The Boone County Central Democratic Committee held a public meeting at the Daniel Boone Library Thursday night to get feedback from members of the community and to strategize for future campaigns.

“The problem I see with the Democratic Party is that this type of grass-roots organization that we’re very good at building for elections does not sustain after elections,” said Scott Christianson, vice chair of the committee. “We’re right on the issues, we got the right candidates, but we’re losing because we don’t have the organizations between the general elections.”

Despite this criticism, Christianson said he was happy to see about 80 people show up to the meeting to help identify the strengths and weaknesses of the party and to develop strategies for moving the party forward.

Liz Kerry, a retired worker for U.S. Congress, said she thinks Democrats need to emphasize that they are the party of the people.
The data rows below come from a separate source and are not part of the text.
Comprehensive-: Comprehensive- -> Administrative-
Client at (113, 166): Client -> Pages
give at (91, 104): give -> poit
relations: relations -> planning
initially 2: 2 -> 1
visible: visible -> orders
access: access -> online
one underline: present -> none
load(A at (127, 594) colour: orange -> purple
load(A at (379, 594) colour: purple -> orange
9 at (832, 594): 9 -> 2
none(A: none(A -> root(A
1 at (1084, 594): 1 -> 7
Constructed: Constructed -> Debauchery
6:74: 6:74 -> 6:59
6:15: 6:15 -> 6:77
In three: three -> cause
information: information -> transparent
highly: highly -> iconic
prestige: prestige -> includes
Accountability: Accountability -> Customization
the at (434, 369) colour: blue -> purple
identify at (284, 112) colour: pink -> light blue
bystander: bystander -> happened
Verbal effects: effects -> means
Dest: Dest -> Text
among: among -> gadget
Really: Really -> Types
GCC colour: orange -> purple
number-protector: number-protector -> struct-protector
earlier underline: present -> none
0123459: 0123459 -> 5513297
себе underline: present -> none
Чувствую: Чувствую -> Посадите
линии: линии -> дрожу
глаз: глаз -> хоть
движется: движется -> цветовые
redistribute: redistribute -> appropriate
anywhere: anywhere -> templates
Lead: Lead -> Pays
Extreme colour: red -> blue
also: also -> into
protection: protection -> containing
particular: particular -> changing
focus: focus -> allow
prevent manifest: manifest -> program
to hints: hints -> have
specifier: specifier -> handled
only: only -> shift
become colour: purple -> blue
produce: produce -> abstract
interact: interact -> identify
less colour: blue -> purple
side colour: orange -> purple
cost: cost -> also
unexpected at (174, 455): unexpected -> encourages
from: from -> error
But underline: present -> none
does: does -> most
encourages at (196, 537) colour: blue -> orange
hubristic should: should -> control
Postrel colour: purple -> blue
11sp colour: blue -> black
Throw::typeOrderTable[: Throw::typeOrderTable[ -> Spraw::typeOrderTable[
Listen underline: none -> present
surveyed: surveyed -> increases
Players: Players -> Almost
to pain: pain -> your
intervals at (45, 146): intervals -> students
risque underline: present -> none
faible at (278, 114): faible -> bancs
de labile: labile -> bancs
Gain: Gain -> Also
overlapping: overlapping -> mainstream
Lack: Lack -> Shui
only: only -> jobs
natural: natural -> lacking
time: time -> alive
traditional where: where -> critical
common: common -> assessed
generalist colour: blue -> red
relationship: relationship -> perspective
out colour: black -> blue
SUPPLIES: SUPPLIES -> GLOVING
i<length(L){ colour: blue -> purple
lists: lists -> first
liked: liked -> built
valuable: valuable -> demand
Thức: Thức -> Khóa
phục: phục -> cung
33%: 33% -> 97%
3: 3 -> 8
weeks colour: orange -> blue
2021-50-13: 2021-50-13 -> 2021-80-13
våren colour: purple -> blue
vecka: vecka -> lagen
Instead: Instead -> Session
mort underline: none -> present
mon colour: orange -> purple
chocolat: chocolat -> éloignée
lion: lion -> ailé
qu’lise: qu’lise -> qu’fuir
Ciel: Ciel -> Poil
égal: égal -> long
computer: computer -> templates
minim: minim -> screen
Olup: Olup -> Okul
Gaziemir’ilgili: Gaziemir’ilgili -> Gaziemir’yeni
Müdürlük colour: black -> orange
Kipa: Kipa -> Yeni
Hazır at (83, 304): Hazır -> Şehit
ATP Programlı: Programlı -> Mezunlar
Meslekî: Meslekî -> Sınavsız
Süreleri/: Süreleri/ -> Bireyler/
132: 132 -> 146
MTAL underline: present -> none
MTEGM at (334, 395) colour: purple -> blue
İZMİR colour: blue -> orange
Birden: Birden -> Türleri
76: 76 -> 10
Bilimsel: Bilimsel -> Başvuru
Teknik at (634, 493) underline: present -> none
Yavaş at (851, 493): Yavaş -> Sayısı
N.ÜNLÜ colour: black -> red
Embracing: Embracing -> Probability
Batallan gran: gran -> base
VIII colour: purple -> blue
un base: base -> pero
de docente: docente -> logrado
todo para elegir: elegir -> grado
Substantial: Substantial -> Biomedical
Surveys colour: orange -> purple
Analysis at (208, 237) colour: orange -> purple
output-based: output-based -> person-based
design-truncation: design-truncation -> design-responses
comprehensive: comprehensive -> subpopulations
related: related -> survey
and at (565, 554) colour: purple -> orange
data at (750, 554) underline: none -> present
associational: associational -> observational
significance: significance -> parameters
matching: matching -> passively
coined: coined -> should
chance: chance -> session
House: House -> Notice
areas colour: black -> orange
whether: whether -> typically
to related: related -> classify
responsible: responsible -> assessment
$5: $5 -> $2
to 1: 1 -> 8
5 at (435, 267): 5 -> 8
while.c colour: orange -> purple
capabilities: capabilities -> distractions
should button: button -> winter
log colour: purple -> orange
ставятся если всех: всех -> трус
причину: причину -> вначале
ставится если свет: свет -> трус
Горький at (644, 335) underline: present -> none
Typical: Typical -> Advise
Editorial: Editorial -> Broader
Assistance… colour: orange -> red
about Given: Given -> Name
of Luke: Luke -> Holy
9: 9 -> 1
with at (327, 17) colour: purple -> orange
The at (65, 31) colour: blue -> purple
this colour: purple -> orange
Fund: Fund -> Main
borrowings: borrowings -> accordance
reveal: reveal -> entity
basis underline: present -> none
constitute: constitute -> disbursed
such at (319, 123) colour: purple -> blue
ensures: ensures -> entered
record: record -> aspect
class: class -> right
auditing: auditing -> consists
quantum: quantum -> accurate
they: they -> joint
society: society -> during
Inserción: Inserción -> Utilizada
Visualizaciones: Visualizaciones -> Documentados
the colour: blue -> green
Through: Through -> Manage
“The problem with the campaign was we countered the Republican message,” Kerry said. “We spend most of our time and money talking about issues that don’t relate to the common good or the common man.”

24th District Rep. Chuck Graham said his campaign was successful because it had a strong message that was able to resonate with a majority of the community.

“I think you have to find a message that works for your community,” Graham said. “You can’t let the other side define what the issues are. We need to define ourselves better as Democrats and the Democratic Party.

“We need to be talking about the things that matter to people. We need to understand why they vote the way they do. And we need to make sure we’re speaking to those issues,” he said.

Rachel Wright, who works for the Missouri Progressive Vote Coalition, said the morality factor in the election was a misnomer.

“I think we have to reshape morality,” she said. “For example, one thing I believe is really immoral, for instance, is kicking people off of Medicaid, for one. And I think we have to reshape the issue, for example, when Republicans try to pass a bill that would cut thousands of people of Medicaid. And I think we need to let people know that that’s an immoral action.”

Other suggestions for the party included sending out postcards to voters after the election, forming a local think tank in Columbia and getting rid of negative campaigning. Although some suggestions were made for the next presidential election, Christianson said it is more effective to build the grass roots from the bottom up. Others said they haven’t even started thinking about what to do next.

“I am not thinking about 2008 just yet,” Wright said. “We got a lot of specific elections coming up.”